Rêve parti

Philippe le Bon, Duc de Bourgogne, se promenant un soir à Bruges, trouva sur la place publique un homme étendu par terre et qui dormait profondément. Il le fit enlever et porter dans son palais, où, après qu’on l’eut dépouillé de ses haillons, on lui mit une chemise fine, un bonnet de coton, et on le coucha dans un lit du prince. Cet ivrogne fut bien surpris, à son réveil, de se voir dans une superbe alcôve, environné d’officiers plus richement habillés les uns que les autres. On lui demanda quel habit son Altesse voulait mettre ce jour-là. Cette demande acheva de le confondre ; mais après mille protestations qu’il leur fit qu’il n’était qu’un pauvre savetier, et nullement prince, il prit le parti de se laisser rendre tous les honneurs dont on l’accablait.
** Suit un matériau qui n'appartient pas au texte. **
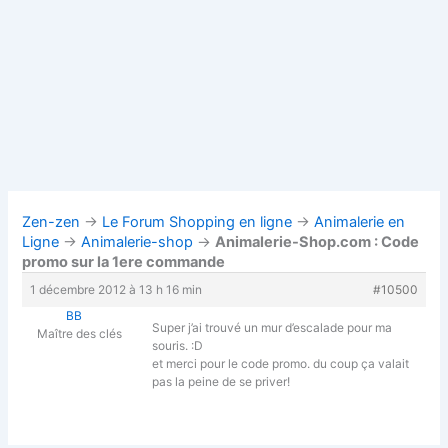
Zen-zen
→
Le Forum Shopping en ligne
→
Animalerie en
Ligne
→
Animalerie-shop
→
Animalerie-Shop.com : Code
promo sur la 1ere commande
1 décembre 2012 à 13 h 16 min
#10500
BB
Super j’ai trouvé un mur d’escalade pour ma
Maître des clés
souris. :D
et merci pour le code promo. du coup ça valait
pas la peine de se priver!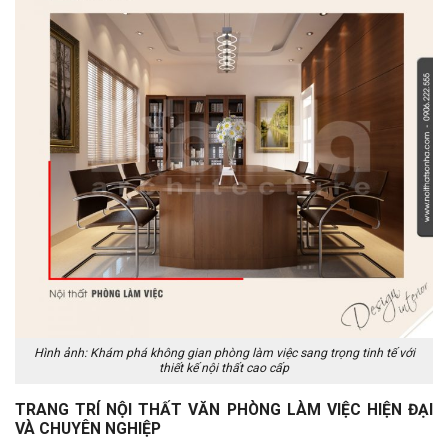
Hình ảnh: Khám phá không gian phòng làm việc sang trọng tinh tế với
thiết kế nội thất cao cấp
TRANG TRÍ NỘI THẤT VĂN PHÒNG LÀM VIỆC HIỆN ĐẠI
VÀ CHUYÊN NGHIỆP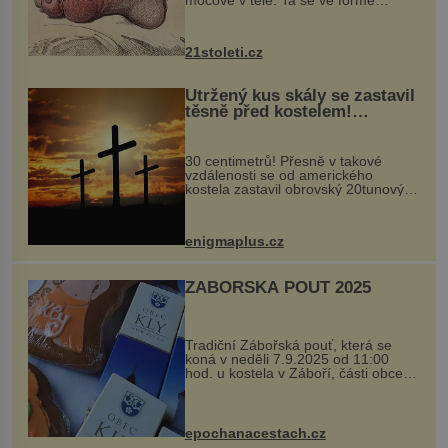
krystalků ukládá v blízkosti kloubů,
nejčastěji přitom postihuje palce na
nohou, a způsobuje bole...
21stoleti.cz
Utržený kus skály se zastavil
těsně před kostelem!
Ochránila ho boží síla?
30 centimetrů! Přesně v takové
vzdálenosti se od amerického
kostela zastavil obrovský 20tunový
balvan, který se v květnu 2014
nečekaně odtrhl od nedaleké skály
při její demolici. Podle místních stojí
enigmaplus.cz
...
ZÁBOŘSKÁ POUŤ 2025
Tradiční Zábořská pouť, která se
koná v neděli 7.9.2025 od 11:00
hod. u kostela v Záboří, části obce
Kly u Mělníka. V programu naleznete
komentovanou prohlídku kostela,
dobovou hudbu, řemesla, atrakce...
epochanacestach.cz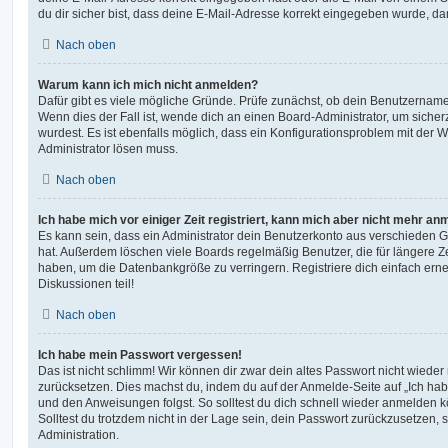
du dir sicher bist, dass deine E-Mail-Adresse korrekt eingegeben wurde, dan
Nach oben
Warum kann ich mich nicht anmelden?
Dafür gibt es viele mögliche Gründe. Prüfe zunächst, ob dein Benutzername 
Wenn dies der Fall ist, wende dich an einen Board-Administrator, um sicher
wurdest. Es ist ebenfalls möglich, dass ein Konfigurationsproblem mit der W
Administrator lösen muss.
Nach oben
Ich habe mich vor einiger Zeit registriert, kann mich aber nicht mehr an
Es kann sein, dass ein Administrator dein Benutzerkonto aus verschieden G
hat. Außerdem löschen viele Boards regelmäßig Benutzer, die für längere Z
haben, um die Datenbankgröße zu verringern. Registriere dich einfach ern
Diskussionen teil!
Nach oben
Ich habe mein Passwort vergessen!
Das ist nicht schlimm! Wir können dir zwar dein altes Passwort nicht wieder 
zurücksetzen. Dies machst du, indem du auf der Anmelde-Seite auf „Ich hab
und den Anweisungen folgst. So solltest du dich schnell wieder anmelden 
Solltest du trotzdem nicht in der Lage sein, dein Passwort zurückzusetzen,
Administration.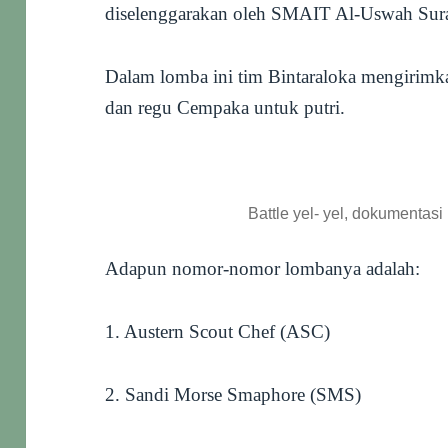
diselenggarakan oleh SMAIT Al-Uswah Sur
Dalam lomba ini tim Bintaraloka mengirimka
dan regu Cempaka untuk putri.
Battle yel- yel, dokumentas
Adapun nomor-nomor lombanya adalah:
1. Austern Scout Chef (ASC)
2. Sandi Morse Smaphore (SMS)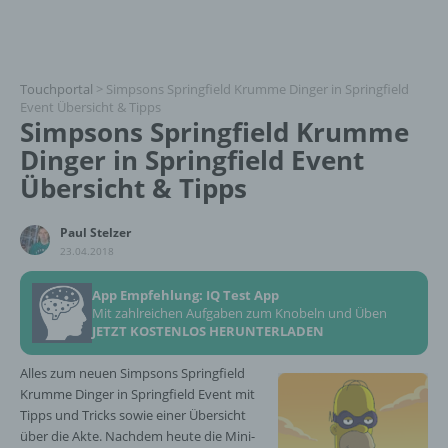
Touchportal
>
Simpsons Springfield Krumme Dinger in Springfield
Event Übersicht & Tipps
Simpsons Springfield Krumme
Dinger in Springfield Event
Übersicht & Tipps
Paul Stelzer
23.04.2018
App Empfehlung: IQ Test App
Mit zahlreichen Aufgaben zum Knobeln und Üben
JETZT KOSTENLOS HERUNTERLADEN
Alles zum neuen Simpsons Springfield
Krumme Dinger in Springfield Event mit
Tipps und Tricks sowie einer Übersicht
über die Akte. Nachdem heute die Mini-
Il se laissa habiller, parut en public, ouît la messe dans la chapelle ducale, y baisa le missel ; enfin, on lui fit faire toutes les cérémonies accoutumées. Il passa à une table somptueuse, puis au jeu, à la promenade, et aux autres divertissements. Après le souper on lui donna le bal. Le bon homme, ne s’étant jamais trouvé à telle fête, prit sans broncher le vin qu’on lui présenta, et si largement qu’il s’enivra de la bonne manière.
Ce fut alors que la comédie se dénoua. Pendant qu’il cuvait son vin, le Duc le fit revêtir de ses guenilles, et le fit reporter au même lieu d’où on l’avait enlevé. Après avoir passé là toute la nuit, bien endormi, il s’éveilla et s’en retourna chez lui, raconter à sa femme, comme étant un songe qu’il avait dû faire, tout ce qui lui était effectivement arrivé.

Mona pas rêvé : Lepicurien est son prince… sarment.